*** Text segment ***
Memory Governance Operations
Operator runbook for durable memory, embedding lifecycle, and shared knowledge governance.
Scope
This runbook covers:
- Durable memory behavior across restarts and model switches
- Embedding install and switching workflow
- Knowledge governance and quorum voting operations
For architecture context, see:
Durable Memory Concept
Durable memory means runtime state survives process restarts and host reboots unless an explicit wipe path is used.
What persists:
- Timeline and operational state in
~/.kafclaw/timeline.db - Knowledge dedup ledger (
knowledge_idempotency) - Knowledge facts/proposals/votes tables
- Existing text-only memory rows before first embedding enable
What can be wiped intentionally:
- Vector memory (
memory_chunks) on confirmed embedding switch
Durability guarantees:
- Restart does not drop open tasks, heartbeats, or knowledge governance history.
- First-time embedding enable does not wipe existing memory rows.
- Embedding model switch requires explicit confirmation and then wipes vectors to prevent mixed embedding spaces.
Durability Matrix
| Event | Open tasks and heartbeats | Knowledge history | Vector memory (memory_chunks) | Notes |
|---|---|---|---|---|
| Process restart | Preserved | Preserved | Preserved | State reloaded from ~/.kafclaw/timeline.db |
| Host reboot | Preserved | Preserved | Preserved | Same as restart after service comes back |
| First embedding enable | Preserved | Preserved | Preserved (new vectors added) | No wipe of existing text-only rows |
Embedding model switch (--confirm-memory-wipe) | Preserved | Preserved | Wiped then reindexed | Required to avoid mixed embedding spaces |
Governance disabled (knowledge.governanceEnabled=false) | Preserved | Preserved | Unchanged | Governed apply paths stop; presence/capabilities can still publish |
Embedding Lifecycle Operations
Initial or corrective setup:
./kafclaw configure
./kafclaw configure --non-interactive --memory-embedding-enabled-set --memory-embedding-enabled=true --memory-embedding-provider local-hf --memory-embedding-model BAAI/bge-small-en-v1.5 --memory-embedding-dimension 384
./kafclaw doctor
./kafclaw doctor --fix
Switch embedding model (destructive for vectors only):
./kafclaw configure --non-interactive --memory-embedding-model BAAI/bge-base-en-v1.5 --confirm-memory-wipe
Embedding switch policy:
- Configure blocks a switch when embedded memory already exists unless
--confirm-memory-wipeis provided. - First-time embedding enable (from disabled to configured) does not wipe existing text-only memory rows.
*** End of Text segment ***
*** Collected material ***
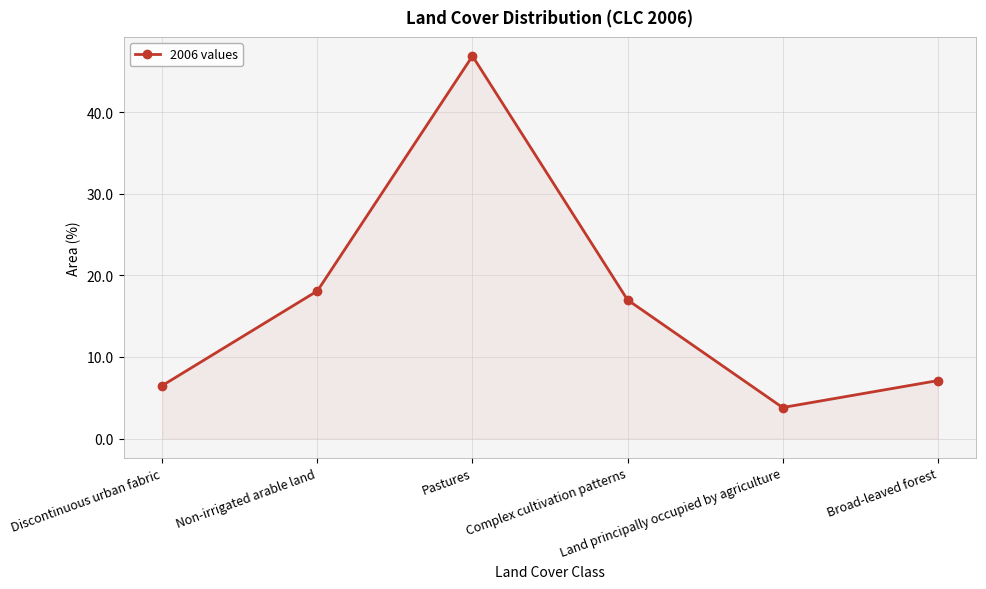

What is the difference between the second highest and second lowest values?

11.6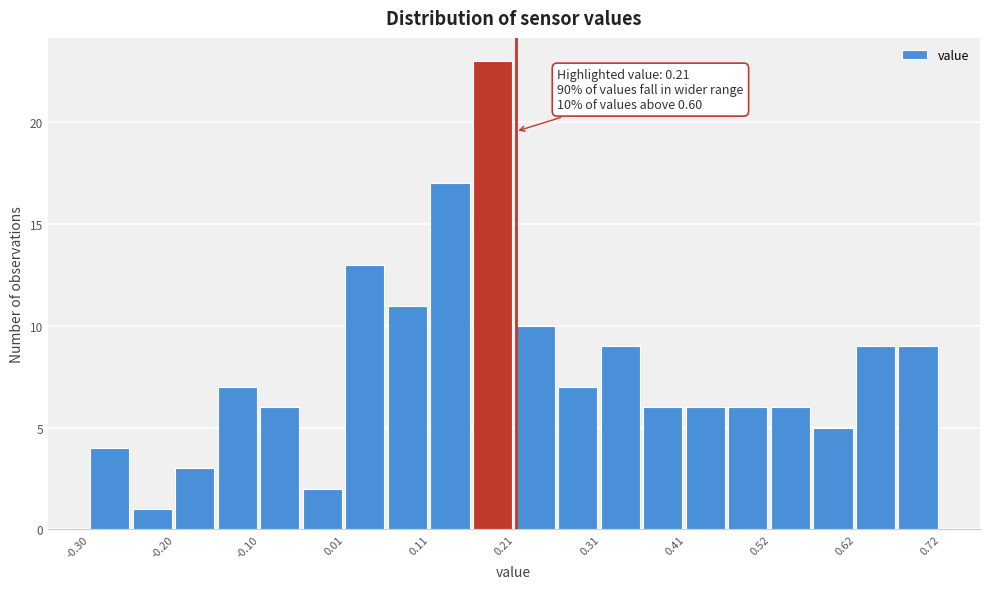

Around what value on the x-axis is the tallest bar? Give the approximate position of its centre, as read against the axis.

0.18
*** End of Collected material ***
Work request A: In the memory governance runbook, what happens to vector memory (memory_chunks) when the embedding model is switched?
Work request B:
Say whether each statement agrees with the memory governance runbook, and quote the words that decide it:
(i) A process restart drops open tasks.
(ii) Enabling embeddings for the first time wipes existing text-only memory rows.
(iii) Switching the embedding model requires explicit confirmation.

Answer A: It is wiped and then reindexed.

Answer B:
(i) No: "Restart does not drop open tasks, heartbeats, or knowledge governance history."
(ii) No: "First-time embedding enable does not wipe existing memory rows."
(iii) Yes: "Embedding model switch requires explicit confirmation and then wipes vectors to prevent mixed embedding spaces."